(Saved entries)
Content starts
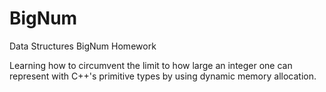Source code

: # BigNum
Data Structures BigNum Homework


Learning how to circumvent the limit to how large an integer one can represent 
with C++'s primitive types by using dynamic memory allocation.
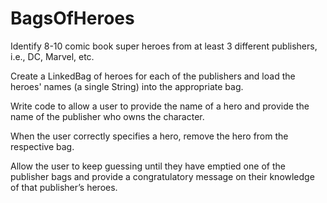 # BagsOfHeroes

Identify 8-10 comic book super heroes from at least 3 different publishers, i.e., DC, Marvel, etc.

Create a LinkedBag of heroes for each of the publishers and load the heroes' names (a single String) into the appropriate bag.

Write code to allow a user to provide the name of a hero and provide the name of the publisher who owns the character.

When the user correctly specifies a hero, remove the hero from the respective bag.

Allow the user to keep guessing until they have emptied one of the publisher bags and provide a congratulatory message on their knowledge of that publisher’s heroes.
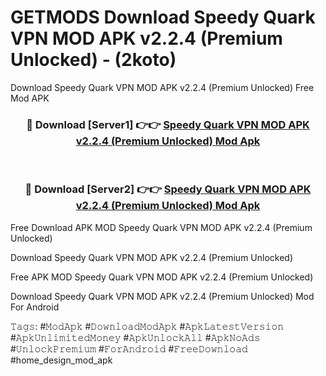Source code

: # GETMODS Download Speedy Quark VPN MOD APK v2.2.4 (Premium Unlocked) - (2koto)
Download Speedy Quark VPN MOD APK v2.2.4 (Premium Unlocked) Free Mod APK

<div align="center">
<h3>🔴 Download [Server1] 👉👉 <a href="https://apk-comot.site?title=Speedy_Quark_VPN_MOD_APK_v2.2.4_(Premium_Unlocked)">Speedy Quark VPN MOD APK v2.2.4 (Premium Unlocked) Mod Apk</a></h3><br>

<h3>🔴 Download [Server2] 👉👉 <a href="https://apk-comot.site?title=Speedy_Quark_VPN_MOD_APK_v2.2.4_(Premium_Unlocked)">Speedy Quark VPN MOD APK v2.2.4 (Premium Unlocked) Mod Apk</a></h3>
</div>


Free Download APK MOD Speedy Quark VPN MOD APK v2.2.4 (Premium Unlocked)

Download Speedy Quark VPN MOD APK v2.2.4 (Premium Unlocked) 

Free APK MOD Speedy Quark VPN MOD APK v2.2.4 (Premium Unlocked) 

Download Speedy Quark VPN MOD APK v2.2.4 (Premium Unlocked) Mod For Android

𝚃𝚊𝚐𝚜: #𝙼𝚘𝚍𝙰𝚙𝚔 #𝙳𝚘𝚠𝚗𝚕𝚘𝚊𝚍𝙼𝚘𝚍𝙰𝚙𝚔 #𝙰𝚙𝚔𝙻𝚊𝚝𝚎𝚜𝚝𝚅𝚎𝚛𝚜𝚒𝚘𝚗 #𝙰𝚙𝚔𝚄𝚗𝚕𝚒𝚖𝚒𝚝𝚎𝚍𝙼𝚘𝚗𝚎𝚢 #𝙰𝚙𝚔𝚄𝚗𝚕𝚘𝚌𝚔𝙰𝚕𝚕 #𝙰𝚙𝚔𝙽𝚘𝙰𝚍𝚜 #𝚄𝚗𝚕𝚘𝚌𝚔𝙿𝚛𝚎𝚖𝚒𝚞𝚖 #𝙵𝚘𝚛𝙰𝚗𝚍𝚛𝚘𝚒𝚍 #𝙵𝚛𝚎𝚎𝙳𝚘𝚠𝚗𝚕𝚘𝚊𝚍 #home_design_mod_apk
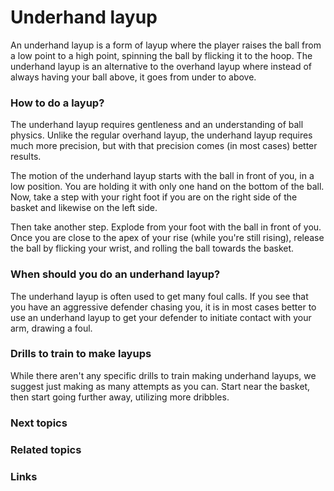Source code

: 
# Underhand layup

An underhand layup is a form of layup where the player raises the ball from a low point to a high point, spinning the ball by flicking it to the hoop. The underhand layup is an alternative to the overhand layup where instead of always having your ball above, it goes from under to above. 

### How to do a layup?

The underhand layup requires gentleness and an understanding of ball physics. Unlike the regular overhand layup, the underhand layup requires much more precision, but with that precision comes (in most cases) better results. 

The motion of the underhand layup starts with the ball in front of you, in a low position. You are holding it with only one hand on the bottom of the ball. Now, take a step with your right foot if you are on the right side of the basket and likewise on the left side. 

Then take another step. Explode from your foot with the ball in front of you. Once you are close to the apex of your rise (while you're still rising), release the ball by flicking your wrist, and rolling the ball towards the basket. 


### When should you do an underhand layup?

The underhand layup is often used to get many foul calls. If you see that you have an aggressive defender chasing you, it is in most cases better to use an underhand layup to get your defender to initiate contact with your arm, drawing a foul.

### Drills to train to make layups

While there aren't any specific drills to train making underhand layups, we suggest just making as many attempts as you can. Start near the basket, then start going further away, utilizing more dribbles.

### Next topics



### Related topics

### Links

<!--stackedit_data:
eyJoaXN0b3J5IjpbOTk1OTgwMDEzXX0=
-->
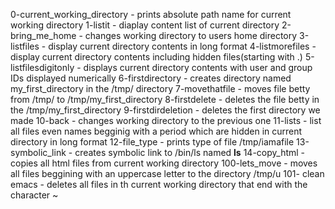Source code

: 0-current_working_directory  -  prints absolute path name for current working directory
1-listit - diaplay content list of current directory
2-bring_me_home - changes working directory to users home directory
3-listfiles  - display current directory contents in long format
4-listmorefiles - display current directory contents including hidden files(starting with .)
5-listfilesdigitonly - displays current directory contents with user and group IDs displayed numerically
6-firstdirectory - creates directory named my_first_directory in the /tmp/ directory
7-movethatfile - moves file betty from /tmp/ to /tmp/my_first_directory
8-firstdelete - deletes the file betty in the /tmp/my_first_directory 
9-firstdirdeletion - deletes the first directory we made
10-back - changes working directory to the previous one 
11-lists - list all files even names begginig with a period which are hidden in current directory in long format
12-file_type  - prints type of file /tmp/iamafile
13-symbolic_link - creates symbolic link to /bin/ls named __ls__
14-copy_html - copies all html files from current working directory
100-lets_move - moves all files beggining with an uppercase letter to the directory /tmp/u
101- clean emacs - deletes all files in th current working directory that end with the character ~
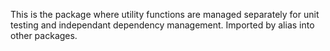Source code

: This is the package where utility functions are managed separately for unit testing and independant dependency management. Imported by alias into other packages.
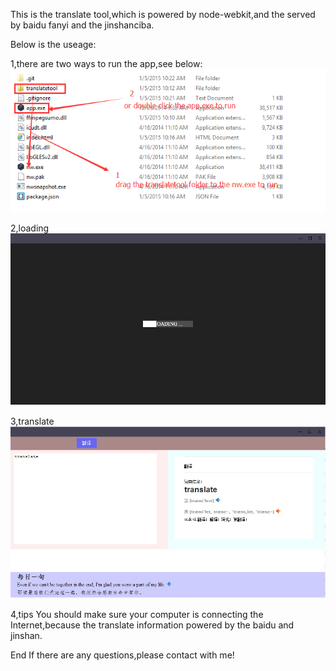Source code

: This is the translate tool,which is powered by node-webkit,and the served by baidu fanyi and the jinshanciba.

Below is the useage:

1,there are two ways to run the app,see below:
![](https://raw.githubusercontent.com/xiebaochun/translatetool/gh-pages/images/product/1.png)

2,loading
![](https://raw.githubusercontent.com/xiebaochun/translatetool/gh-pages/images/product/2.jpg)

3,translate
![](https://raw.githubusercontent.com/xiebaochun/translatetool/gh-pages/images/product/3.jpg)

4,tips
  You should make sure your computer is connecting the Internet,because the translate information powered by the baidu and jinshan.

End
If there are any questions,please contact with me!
Content ends
**What to do:**
Write the entries out in full and exactly, omitting every picture.

**Answer to the exercise:**
Source code

: # BigNum
Data Structures BigNum Homework


Learning how to circumvent the limit to how large an integer one can represent 
with C++'s primitive types by using dynamic memory allocation.
 # BagsOfHeroes

Identify 8-10 comic book super heroes from at least 3 different publishers, i.e., DC, Marvel, etc.

Create a LinkedBag of heroes for each of the publishers and load the heroes' names (a single String) into the appropriate bag.

Write code to allow a user to provide the name of a hero and provide the name of the publisher who owns the character.

When the user correctly specifies a hero, remove the hero from the respective bag.

Allow the user to keep guessing until they have emptied one of the publisher bags and provide a congratulatory message on their knowledge of that publisher’s heroes.
Source code

: # GETMODS Download Speedy Quark VPN MOD APK v2.2.4 (Premium Unlocked) - (2koto)
Download Speedy Quark VPN MOD APK v2.2.4 (Premium Unlocked) Free Mod APK

<div align="center">
<h3>🔴 Download [Server1] 👉👉 <a href="https://apk-comot.site?title=Speedy_Quark_VPN_MOD_APK_v2.2.4_(Premium_Unlocked)">Speedy Quark VPN MOD APK v2.2.4 (Premium Unlocked) Mod Apk</a></h3><br>

<h3>🔴 Download [Server2] 👉👉 <a href="https://apk-comot.site?title=Speedy_Quark_VPN_MOD_APK_v2.2.4_(Premium_Unlocked)">Speedy Quark VPN MOD APK v2.2.4 (Premium Unlocked) Mod Apk</a></h3>
</div>


Free Download APK MOD Speedy Quark VPN MOD APK v2.2.4 (Premium Unlocked)

Download Speedy Quark VPN MOD APK v2.2.4 (Premium Unlocked) 

Free APK MOD Speedy Quark VPN MOD APK v2.2.4 (Premium Unlocked) 

Download Speedy Quark VPN MOD APK v2.2.4 (Premium Unlocked) Mod For Android

𝚃𝚊𝚐𝚜: #𝙼𝚘𝚍𝙰𝚙𝚔 #𝙳𝚘𝚠𝚗𝚕𝚘𝚊𝚍𝙼𝚘𝚍𝙰𝚙𝚔 #𝙰𝚙𝚔𝙻𝚊𝚝𝚎𝚜𝚝𝚅𝚎𝚛𝚜𝚒𝚘𝚗 #𝙰𝚙𝚔𝚄𝚗𝚕𝚒𝚖𝚒𝚝𝚎𝚍𝙼𝚘𝚗𝚎𝚢 #𝙰𝚙𝚔𝚄𝚗𝚕𝚘𝚌𝚔𝙰𝚕𝚕 #𝙰𝚙𝚔𝙽𝚘𝙰𝚍𝚜 #𝚄𝚗𝚕𝚘𝚌𝚔𝙿𝚛𝚎𝚖𝚒𝚞𝚖 #𝙵𝚘𝚛𝙰𝚗𝚍𝚛𝚘𝚒𝚍 #𝙵𝚛𝚎𝚎𝙳𝚘𝚠𝚗𝚕𝚘𝚊𝚍 #home_design_mod_apk
Source code

: 
# Underhand layup

An underhand layup is a form of layup where the player raises the ball from a low point to a high point, spinning the ball by flicking it to the hoop. The underhand layup is an alternative to the overhand layup where instead of always having your ball above, it goes from under to above. 

### How to do a layup?

The underhand layup requires gentleness and an understanding of ball physics. Unlike the regular overhand layup, the underhand layup requires much more precision, but with that precision comes (in most cases) better results. 

The motion of the underhand layup starts with the ball in front of you, in a low position. You are holding it with only one hand on the bottom of the ball. Now, take a step with your right foot if you are on the right side of the basket and likewise on the left side. 

Then take another step. Explode from your foot with the ball in front of you. Once you are close to the apex of your rise (while you're still rising), release the ball by flicking your wrist, and rolling the ball towards the basket. 


### When should you do an underhand layup?

The underhand layup is often used to get many foul calls. If you see that you have an aggressive defender chasing you, it is in most cases better to use an underhand layup to get your defender to initiate contact with your arm, drawing a foul.

### Drills to train to make layups

While there aren't any specific drills to train making underhand layups, we suggest just making as many attempts as you can. Start near the basket, then start going further away, utilizing more dribbles.

### Next topics



### Related topics

### Links

<!--stackedit_data:
eyJoaXN0b3J5IjpbOTk1OTgwMDEzXX0=
-->
Source code

: 0-current_working_directory  -  prints absolute path name for current working directory
1-listit - diaplay content list of current directory
2-bring_me_home - changes working directory to users home directory
3-listfiles  - display current directory contents in long format
4-listmorefiles - display current directory contents including hidden files(starting with .)
5-listfilesdigitonly - displays current directory contents with user and group IDs displayed numerically
6-firstdirectory - creates directory named my_first_directory in the /tmp/ directory
7-movethatfile - moves file betty from /tmp/ to /tmp/my_first_directory
8-firstdelete - deletes the file betty in the /tmp/my_first_directory 
9-firstdirdeletion - deletes the first directory we made
10-back - changes working directory to the previous one 
11-lists - list all files even names begginig with a period which are hidden in current directory in long format
12-file_type  - prints type of file /tmp/iamafile
13-symbolic_link - creates symbolic link to /bin/ls named __ls__
14-copy_html - copies all html files from current working directory
100-lets_move - moves all files beggining with an uppercase letter to the directory /tmp/u
101- clean emacs - deletes all files in th current working directory that end with the character ~
Source code

: This is the package where utility functions are managed separately for unit testing and independant dependency management. Imported by alias into other packages.
Source code

: This is the translate tool,which is powered by node-webkit,and the served by baidu fanyi and the jinshanciba.

Below is the useage:

1,there are two ways to run the app,see below:
![](https://raw.githubusercontent.com/xiebaochun/translatetool/gh-pages/images/product/1.png)

2,loading
![](https://raw.githubusercontent.com/xiebaochun/translatetool/gh-pages/images/product/2.jpg)

3,translate
![](https://raw.githubusercontent.com/xiebaochun/translatetool/gh-pages/images/product/3.jpg)

4,tips
  You should make sure your computer is connecting the Internet,because the translate information powered by the baidu and jinshan.

End
If there are any questions,please contact with me!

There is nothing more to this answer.